The URIs will be checked against the canonical URI form if use_canonical has been specified. Otherwise, they will be checked against the URI as it appears in the POD. If strip_brackets is specified, the brackets (and "URL:" prefix, if present) will be removed before testing.

Any URI that matches a pattern will be ignored.

stop_sub()

    sub exclude {
        my $uri = shift;
        return ( $uri->host =~ /example\.com/ ) ? 1 : 0;
    }
    $peu->stop_sub( \&exclude );

Get/set a subroutine to check each URI found to see if it should be ignored. Takes an optional coderef to set.

The subroutine will be passed a reference to the URI object, the text found by URI::Find, and a reference to the Pod::Extract::URI object. If it returns true, the URI will be ignored.

use_canonical()

Get/set the use_canonical flag. Takes one optional true/false argument to set the use_canonical flag. Defaults to false.

If true, Pod::Extract::URI will store the URIs it finds in the canonical form (as returned by URI-canonical()>. The original URI and text will still be available via uri_details().

strip_brackets()

Get/set the strip_brackets flag. Takes one optional true/false argument to set the strip_brackets flag. Defaults to true.

RFC 2396 Appendix E suggests the form <http://www.example.com/> or <URL:http://www.example.com/> when embedding URLs in plain text. URI::Find includes these in the URLs it returns.

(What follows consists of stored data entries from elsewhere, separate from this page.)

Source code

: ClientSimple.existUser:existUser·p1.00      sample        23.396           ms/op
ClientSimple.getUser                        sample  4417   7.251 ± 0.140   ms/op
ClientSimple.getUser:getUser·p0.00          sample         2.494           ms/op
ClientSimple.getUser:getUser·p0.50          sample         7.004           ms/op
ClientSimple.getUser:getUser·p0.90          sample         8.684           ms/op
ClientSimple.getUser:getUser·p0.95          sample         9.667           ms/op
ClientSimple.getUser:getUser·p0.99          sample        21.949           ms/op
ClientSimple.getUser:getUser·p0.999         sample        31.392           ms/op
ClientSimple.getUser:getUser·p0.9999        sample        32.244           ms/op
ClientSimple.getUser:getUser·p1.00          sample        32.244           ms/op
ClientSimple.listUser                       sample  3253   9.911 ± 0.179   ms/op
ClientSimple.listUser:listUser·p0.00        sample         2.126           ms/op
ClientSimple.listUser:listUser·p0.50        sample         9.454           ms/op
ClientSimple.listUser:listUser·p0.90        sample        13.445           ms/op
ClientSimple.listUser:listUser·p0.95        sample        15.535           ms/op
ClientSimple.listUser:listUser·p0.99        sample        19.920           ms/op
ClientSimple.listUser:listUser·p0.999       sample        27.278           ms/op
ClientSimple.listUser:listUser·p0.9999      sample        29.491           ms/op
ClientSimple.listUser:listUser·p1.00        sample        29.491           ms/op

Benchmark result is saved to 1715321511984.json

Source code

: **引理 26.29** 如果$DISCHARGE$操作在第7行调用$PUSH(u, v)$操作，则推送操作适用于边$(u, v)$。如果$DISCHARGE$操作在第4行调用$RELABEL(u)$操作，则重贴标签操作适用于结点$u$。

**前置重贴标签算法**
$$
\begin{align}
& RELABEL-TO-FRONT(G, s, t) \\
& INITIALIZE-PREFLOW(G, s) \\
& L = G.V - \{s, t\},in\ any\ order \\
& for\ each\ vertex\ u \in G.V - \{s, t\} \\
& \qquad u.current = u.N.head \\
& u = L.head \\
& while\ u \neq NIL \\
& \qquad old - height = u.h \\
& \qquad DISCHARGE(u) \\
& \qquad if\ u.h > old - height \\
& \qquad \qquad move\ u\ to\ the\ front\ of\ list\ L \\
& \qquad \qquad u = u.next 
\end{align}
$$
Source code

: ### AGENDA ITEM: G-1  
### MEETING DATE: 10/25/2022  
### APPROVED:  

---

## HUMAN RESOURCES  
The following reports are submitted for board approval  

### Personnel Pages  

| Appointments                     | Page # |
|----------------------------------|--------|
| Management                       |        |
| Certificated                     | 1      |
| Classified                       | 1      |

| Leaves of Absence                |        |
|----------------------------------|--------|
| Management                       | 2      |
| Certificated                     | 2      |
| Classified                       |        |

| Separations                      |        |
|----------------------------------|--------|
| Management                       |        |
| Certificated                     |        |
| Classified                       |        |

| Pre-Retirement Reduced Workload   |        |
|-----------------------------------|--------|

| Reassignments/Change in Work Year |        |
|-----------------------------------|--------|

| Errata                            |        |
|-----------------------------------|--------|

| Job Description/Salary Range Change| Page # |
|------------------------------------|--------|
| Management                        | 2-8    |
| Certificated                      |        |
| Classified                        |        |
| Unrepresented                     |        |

If strip_brackets is true, this extra stuff will be removed and won't appear in the URIs returned by Pod::Extract::URI.

parse_from_file()

    $peu->parse_from_file( $filename );

Parses the POD from the specified file and stores the URIs it finds for later retrieval.

parse_from_filehandle()

    $peu->parse_from_filehandle( $filehandle );

Parses the POD from the filehandle and stores the URIs it finds for later retrieval.

uris_from_file()

    my @uris = $peu->uris_from_file( $filename );

A shortcut for parse_from_file() then uris().

uris_from_filehandle()

    my @uris = $peu->uris_from_filehandle( $filename );

A shortcut for parse_from_filehandle() then uris().

uris()

    my @uris = $peu->uris();

Returns a list of the URIs found from parsing.

uri_details()

    my %details = $peu->uri_details();

Returns a hash of data about the URIs found.

The keys of the hash are the URIs (which match those returned by uris()).

The values of the hash are arrayrefs of hashrefs. Each hashref contains

uri

The URI object returned by URI::Find.

text

The text returned by URI::Find, which will have the brackets stripped from it if strip_brackets has been specified.

original_text

The original text returned by URI::Find.

line

The initial line number of the paragraph in which the URI was found.

para

The Pod::Paragraph object corresponding to the paragraph where the URI was found.

STOP URIS

You can specify URIs to ignore in your POD, using a =for stop_uris command, e.g.

    =for stop_uris www.foobar.com

These will be converted to patterns as if they had been passed in via stop_uris() directly, and will apply from the point of the command onwards.

AUTHOR

Ian Malpass (ian-cpan@indecorous.com)

COPYRIGHT

Copyright 2007, Ian Malpass

This library is free software; you can redistribute it and/or modify it under the same terms as Perl itself.

SEE ALSO

URI::Find, URI::Find::Schemeless, URI.